ACTION ITEM:
Collect all lines from the records below that include the word "الصيانة".

..............................

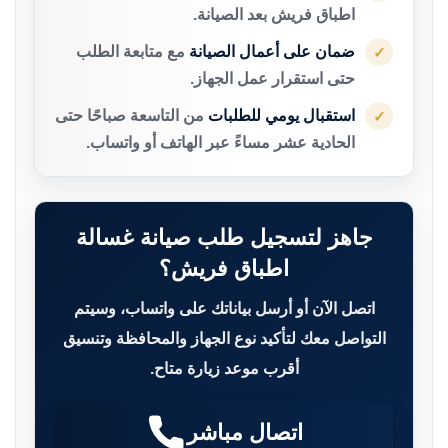
اطباق فريش بعد الصيانة.
ضمان على أعمال الصيانة
مع متابعة الطلب
✓
حتى استقرار عمل الجهاز.
استقبال يومي للطلبات
من التاسعة صباحًا حتى
✓
الحادية عشر مساءً عبر الهاتف أو واتساب.
جاهز لتسجيل طلب صيانة غسالة
اطباق فريش؟
اتصل الآن أو أرسل بياناتك على واتساب، وسيتم
التواصل معك لتأكيد نوع الجهاز والمحافظة وتنسيق
أقرب موعد زيارة متاح.
اتصال مباشر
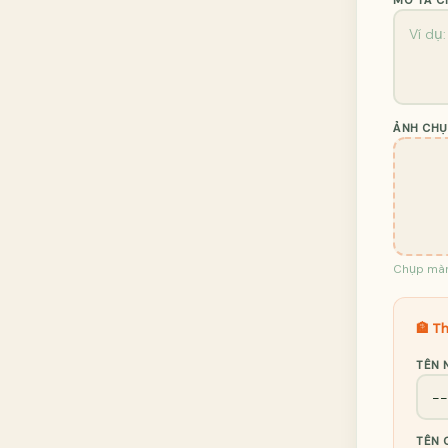
MÔ TẢ CH
ẢNH CHỤ
Chụp màn
🏦 T
TÊN 
TÊN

..............................

WRITTEN SOLUTION:
اطباق فريش بعد الصيانة.
ضمان على أعمال الصيانة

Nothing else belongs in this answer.